That’s how my first ever rasslecoach broke up with me.

 

Despite the self-certain finality of his tone that was far from the last time that I heard the heavily accented voice of Scotty McKeever, but the last time I did will be the last time I do - in this lifetime at least (insert your belief system, or lack thereof, here).


 

Time Keeper’s Table

-

Scotty’s Song

Part Three

 

“Okay, I guess Scotty’s done with me, then. That sucks.” I thought as I walked back to the locker room that I had been pulled away from to get broken up with on the streets of Whitesville, West Virginia.

 

***

I had broken off another piece of Scotty McKeever’s oft broken heart with my unkind criticism of him talking another wrestler into quitting their day job so they could “get booked in Mexico, together”. Sometimes it hurts to be right, I wish I could say, now, that I had to eat my words, but maybe the reason they hurt Scotty so bad was because he knew there could be some truth to them. Scotty and Brad never did take that road trip down to the Land Of Lucha Libre. Maybe next go ‘round (insert your belief system, or lack thereof here).

 

***

 

“You know what, watchin’ you train, today… I’m futtin’ proud of you, boy. You hear me?” Scotty said after stepping into a workout session in a wrestling training facility in Beckley, WV, that didn’t have any trainees or heat. Most Winter days it was just me doing body control and conditioning drills, by myself, in a hooded sweatshirt (but not sweating), and a winter cap. That particular day my only semi-regular training partner, Billy Lit, was there.

***

 

I had seen Scotty at shows here-and-there, off-and-on, for many years since that break-up moment, but it had always been cold and business-like, at best. Gone were the days of random demands to “lock-up with me, kid” and party-fueled impulses to tell me “take your shirt off, we’re gonna practice our chops, again”. Until that random day that Scotty showed up and watched me teach our mutual friend some technical wrestling skills.

 

“Can you teach me howta do that Okanu Roll?” Asked Billy, who had trained at the WWA4 school in the same class with his childhood friend who is now known to the WWE fans as Heath Slater, and had returned to West Virginia with a great grasp of the basics, but was ever trying to build on that foundation with some fancy decorations.

 

“What the f*** is an Okanu Roll, B?” I asked.

 

“You know: waist-lock, run ‘em into the ropes, roll-” Billy started.

 

“You mean the O’Connor Roll; a move named after and innovated by NWA and AWA World Heavyweight Champion, and one of the greatest technical, and all around, best wrestlers of All-time? How dare you! ‘Okanu Roll’! That’s why you can’t do it you’re tryin’ to do some knock-off sh**! Don’t even know the name of the move and want me to teach it to you!” I said, breaking my friend’s figurative balls.
-----
- **Brief 1**: Copy out all of the Saved entries with their camera data, line for line and unchanged. Leave the pictures out.
The wrestling passage and the entries that come next are unrelated material.

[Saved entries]
-----
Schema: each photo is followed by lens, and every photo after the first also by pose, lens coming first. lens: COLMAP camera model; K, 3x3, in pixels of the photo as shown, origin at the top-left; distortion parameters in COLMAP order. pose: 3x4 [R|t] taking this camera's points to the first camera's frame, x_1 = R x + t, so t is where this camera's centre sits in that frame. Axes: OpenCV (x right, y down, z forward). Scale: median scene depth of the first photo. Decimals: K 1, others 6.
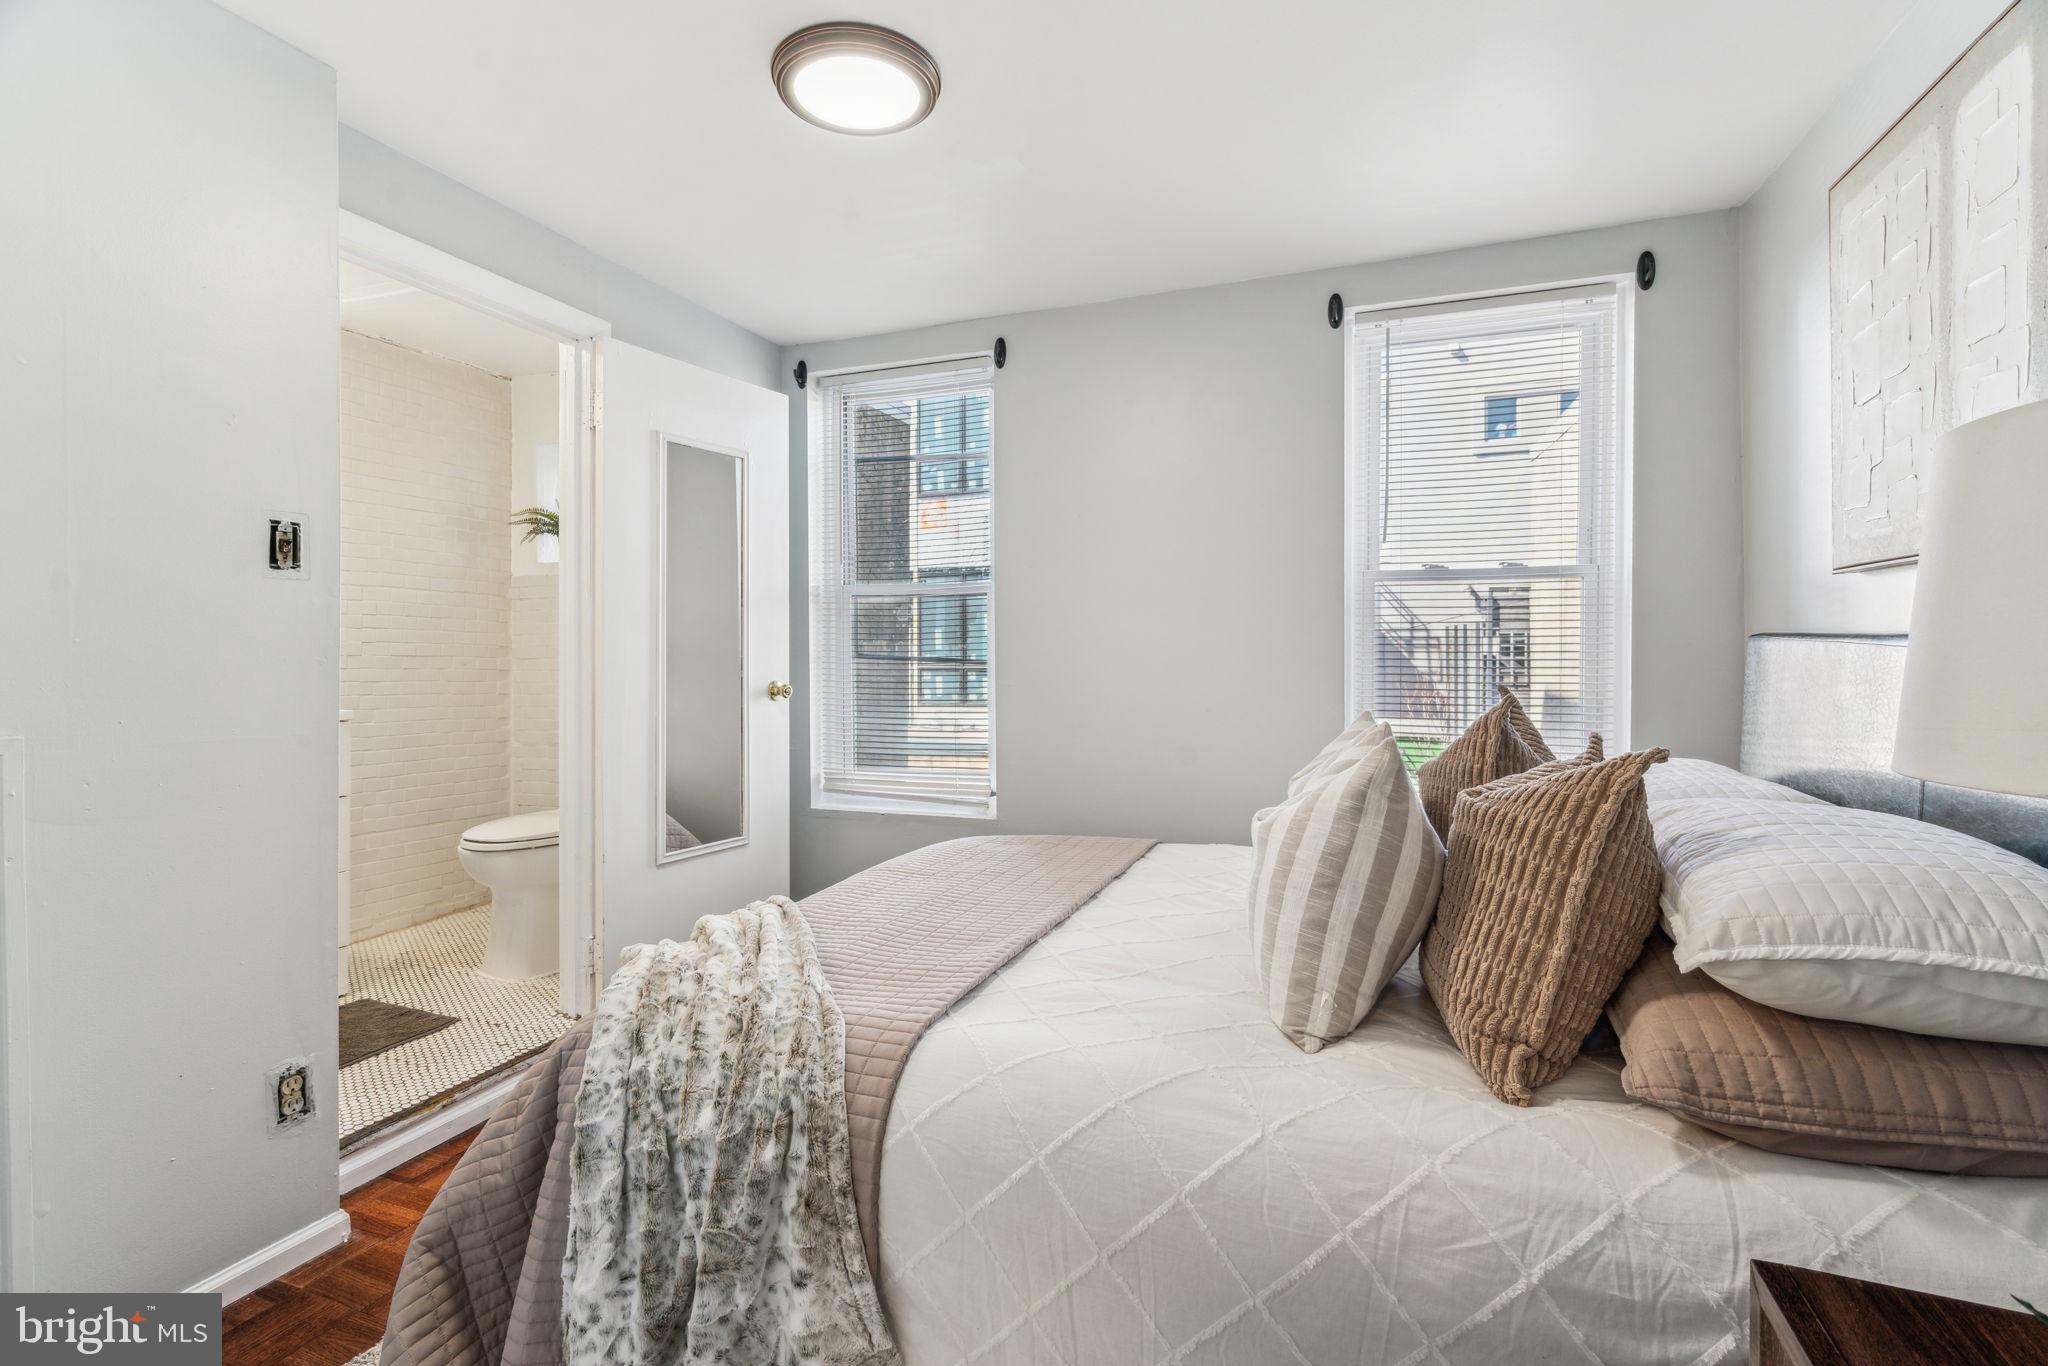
lens RADIAL K [[929.6, 0, 1024.0], [0, 929.6, 683.0], [0, 0, 1]] dist [-0.002854, 0.000450]
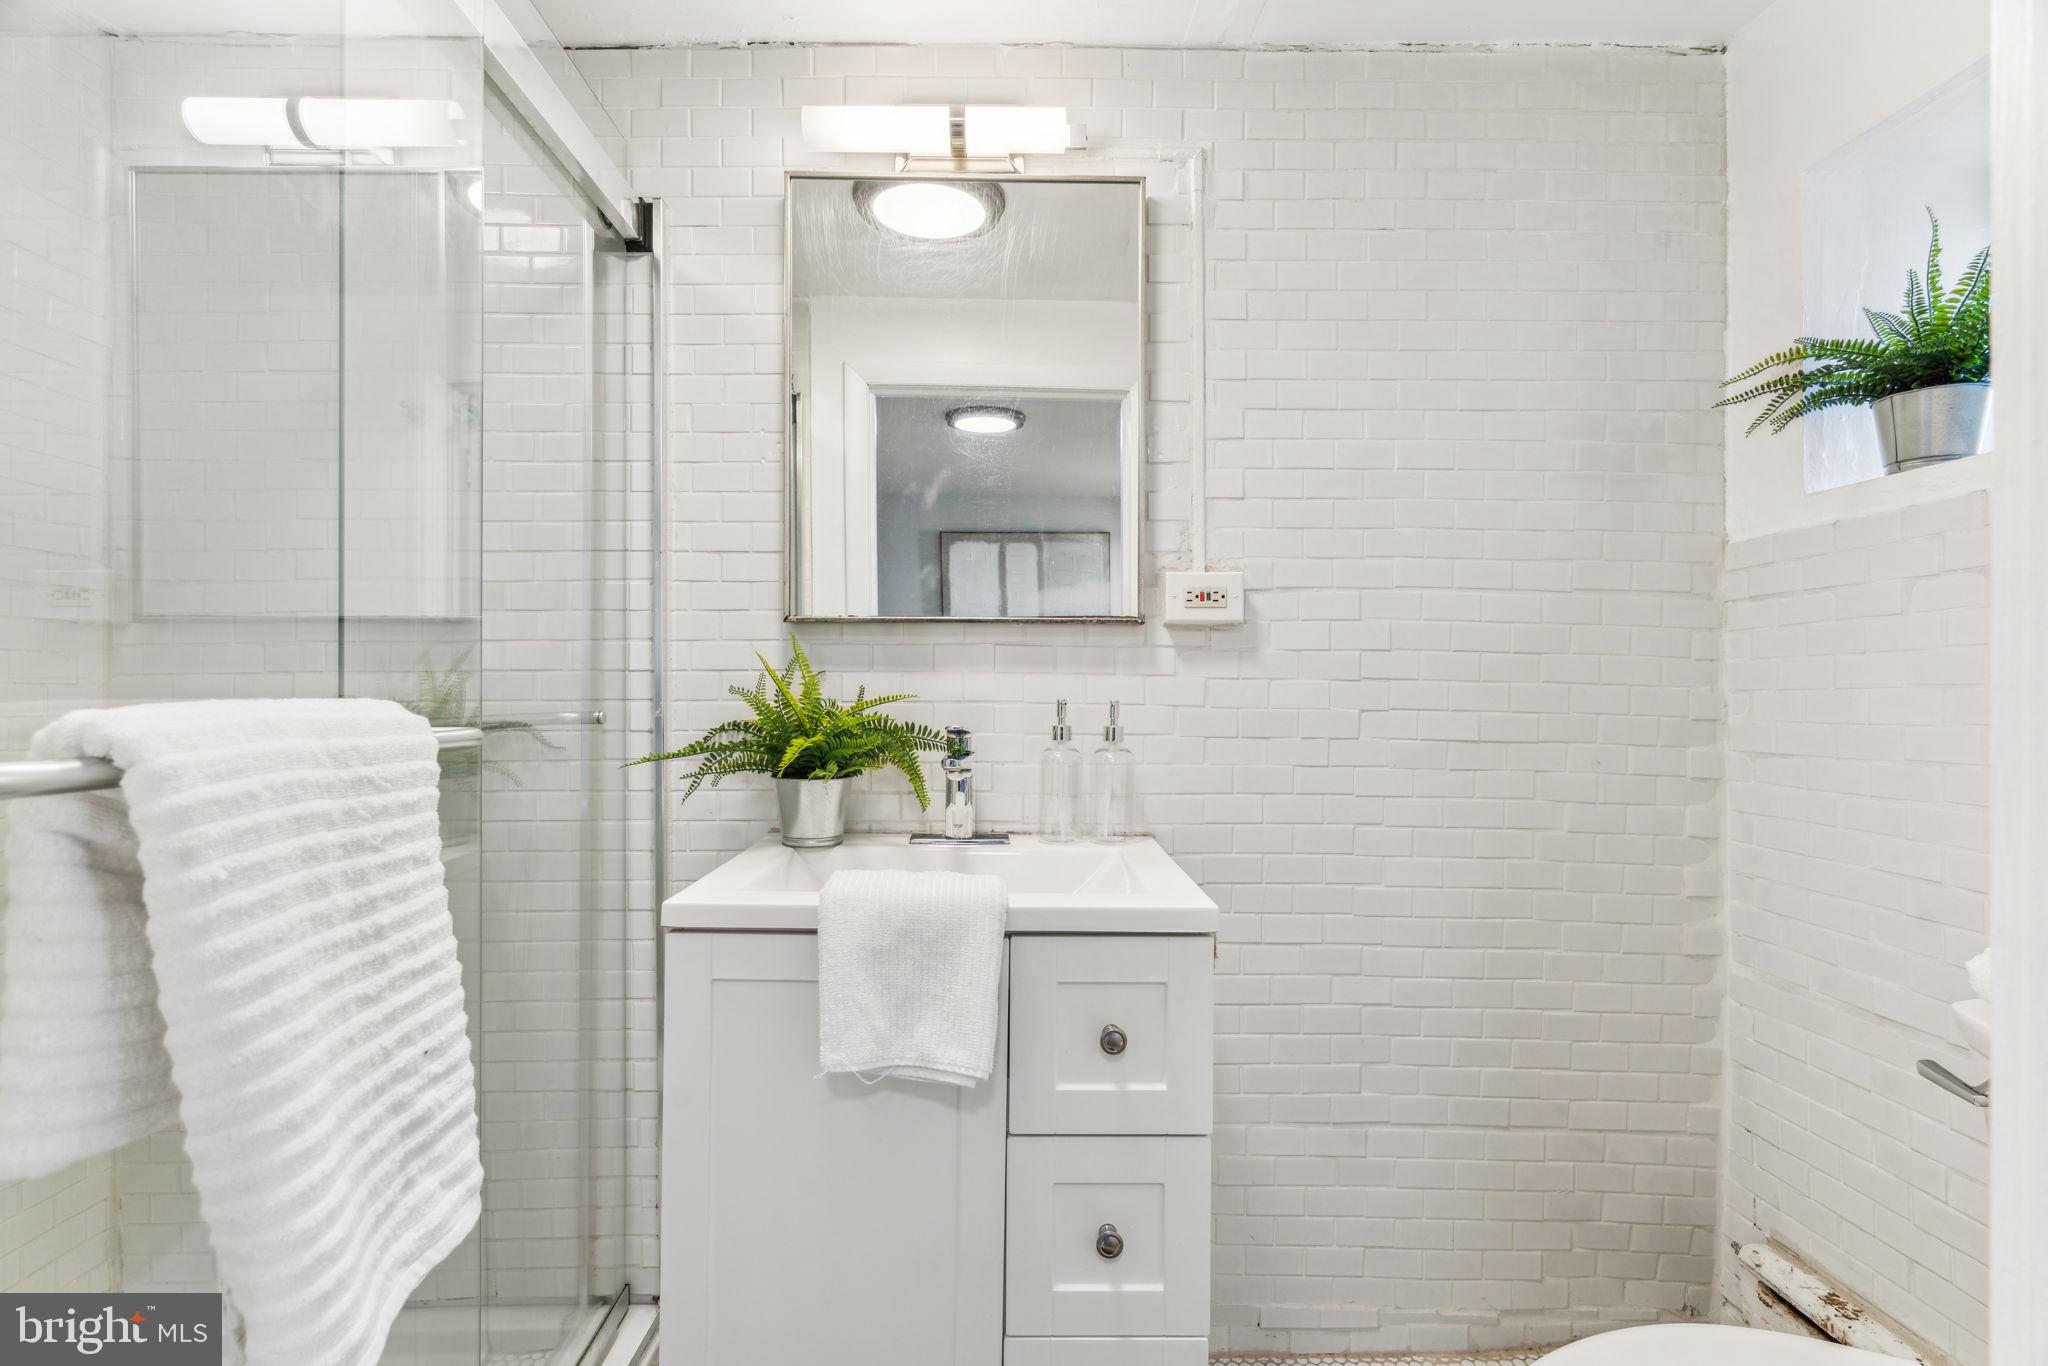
lens RADIAL K [[929.6, 0, 1024.0], [0, 929.6, 683.0], [0, 0, 1]] dist [-0.002854, 0.000450]
pose [[0.372781, -0.012977, -0.927829, -0.297500], [-0.020214, 0.999551, -0.022101, -0.040302], [0.927699, 0.026994, 0.372352, 0.576637]]
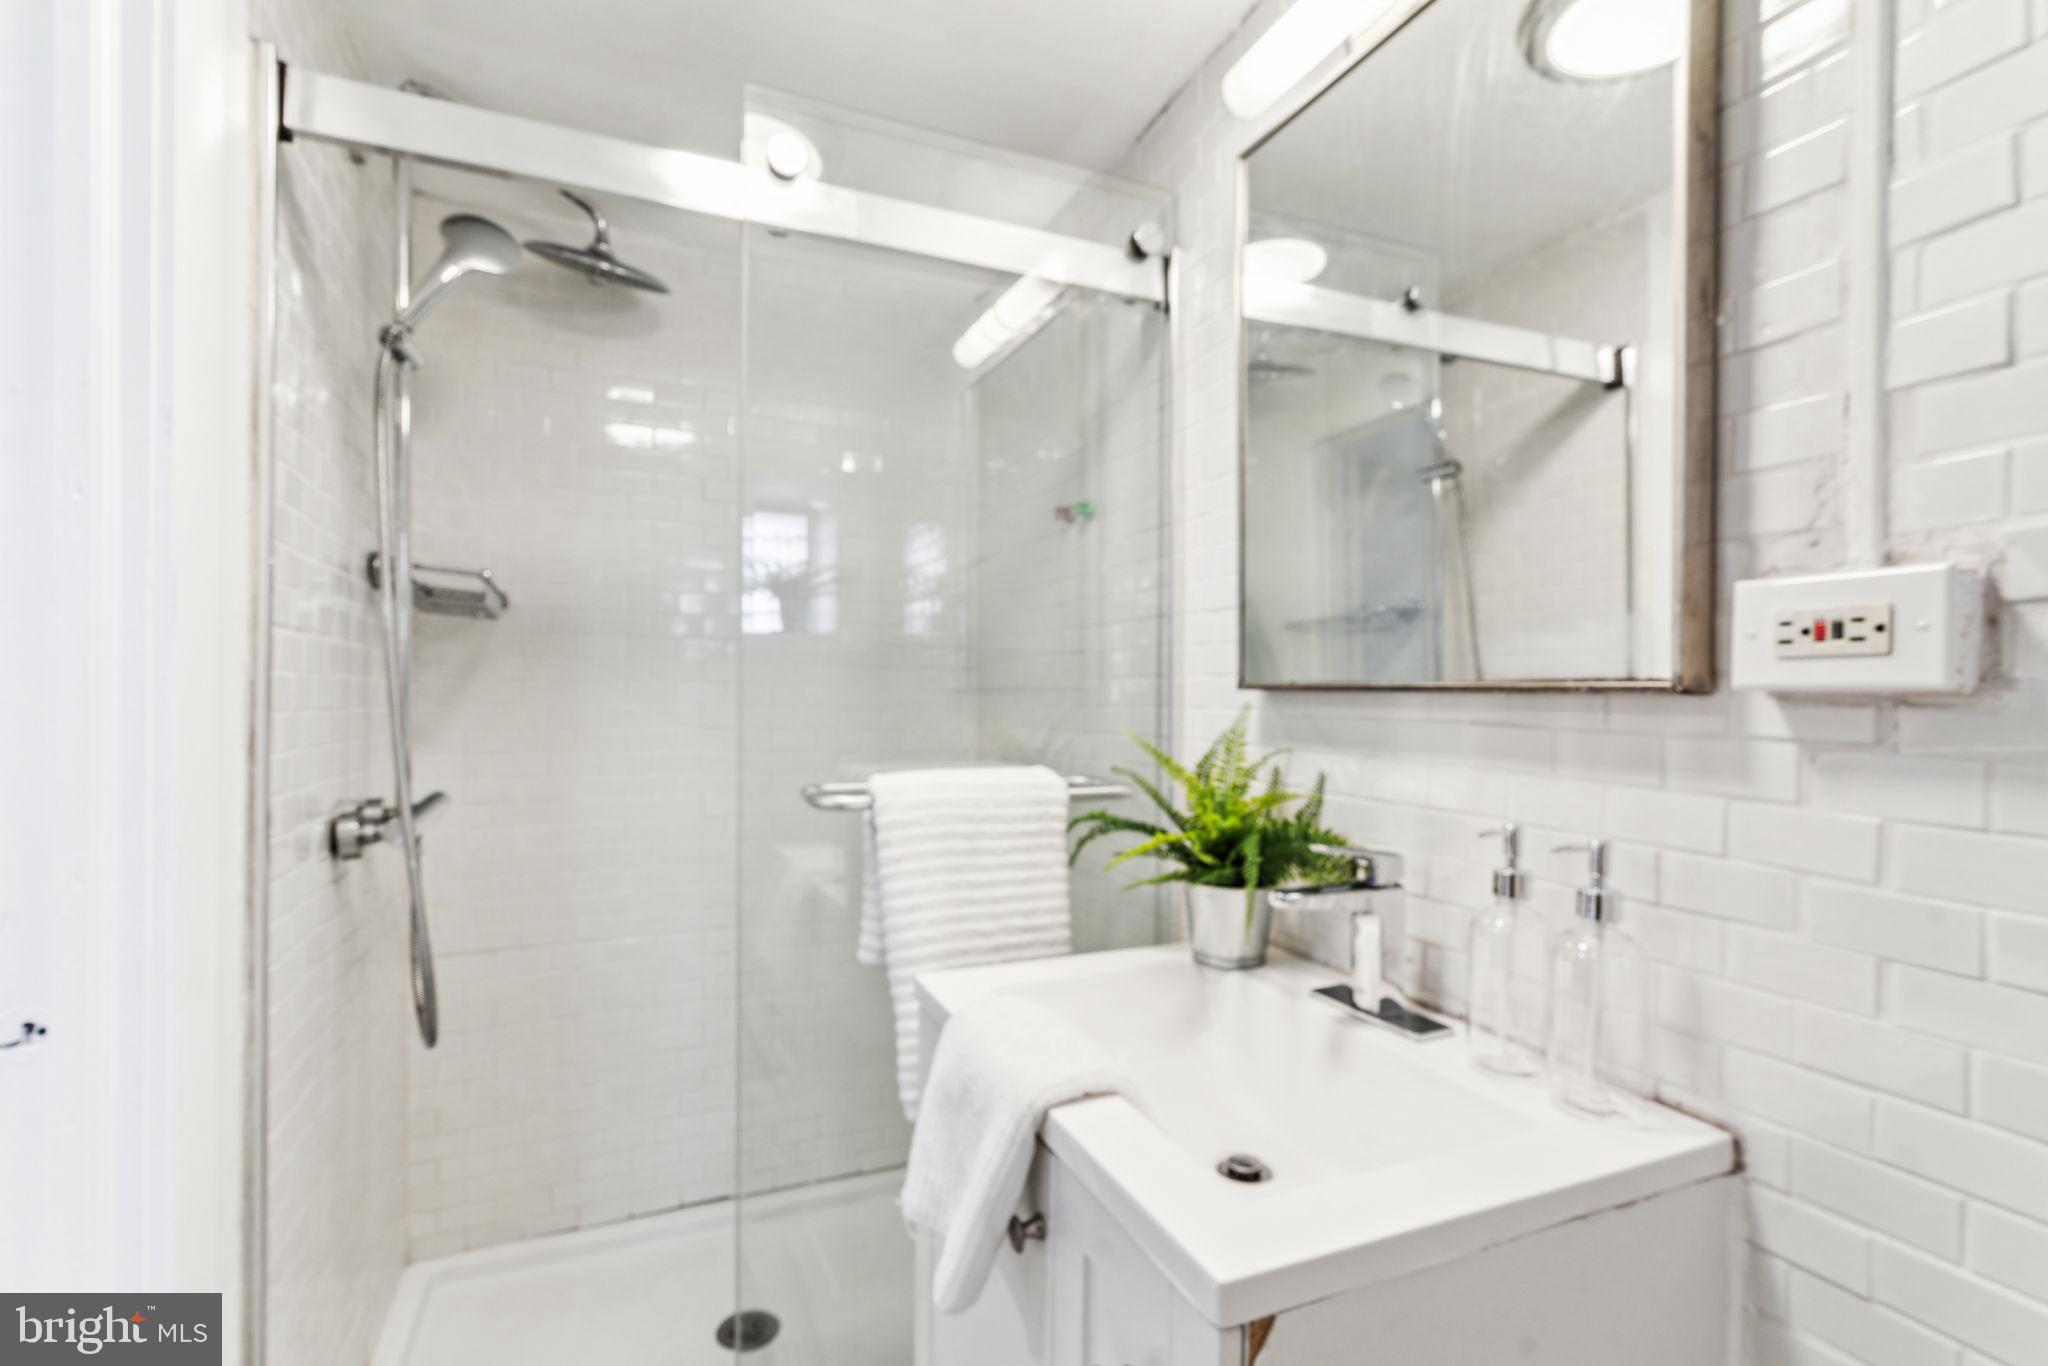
lens RADIAL K [[929.6, 0, 1024.0], [0, 929.6, 683.0], [0, 0, 1]] dist [-0.002854, 0.000450]
pose [[-0.733516, -0.021844, -0.679321, -0.407766], [-0.032995, 0.999449, 0.003490, -0.072017], [0.678871, 0.024975, -0.733833, 0.807632]]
-----
- **Brief 2**: According to the wrestling passage, on the streets of which town was the narrator broken up with?

- **Answer space 1**:
Schema: each photo is followed by lens, and every photo after the first also by pose, lens coming first. lens: COLMAP camera model; K, 3x3, in pixels of the photo as shown, origin at the top-left; distortion parameters in COLMAP order. pose: 3x4 [R|t] taking this camera's points to the first camera's frame, x_1 = R x + t, so t is where this camera's centre sits in that frame. Axes: OpenCV (x right, y down, z forward). Scale: median scene depth of the first photo. Decimals: K 1, others 6.
lens RADIAL K [[929.6, 0, 1024.0], [0, 929.6, 683.0], [0, 0, 1]] dist [-0.002854, 0.000450]
lens RADIAL K [[929.6, 0, 1024.0], [0, 929.6, 683.0], [0, 0, 1]] dist [-0.002854, 0.000450]
pose [[0.372781, -0.012977, -0.927829, -0.297500], [-0.020214, 0.999551, -0.022101, -0.040302], [0.927699, 0.026994, 0.372352, 0.576637]]
lens RADIAL K [[929.6, 0, 1024.0], [0, 929.6, 683.0], [0, 0, 1]] dist [-0.002854, 0.000450]
pose [[-0.733516, -0.021844, -0.679321, -0.407766], [-0.032995, 0.999449, 0.003490, -0.072017], [0.678871, 0.024975, -0.733833, 0.807632]]

- **Answer space 2**: Whitesville, West Virginia.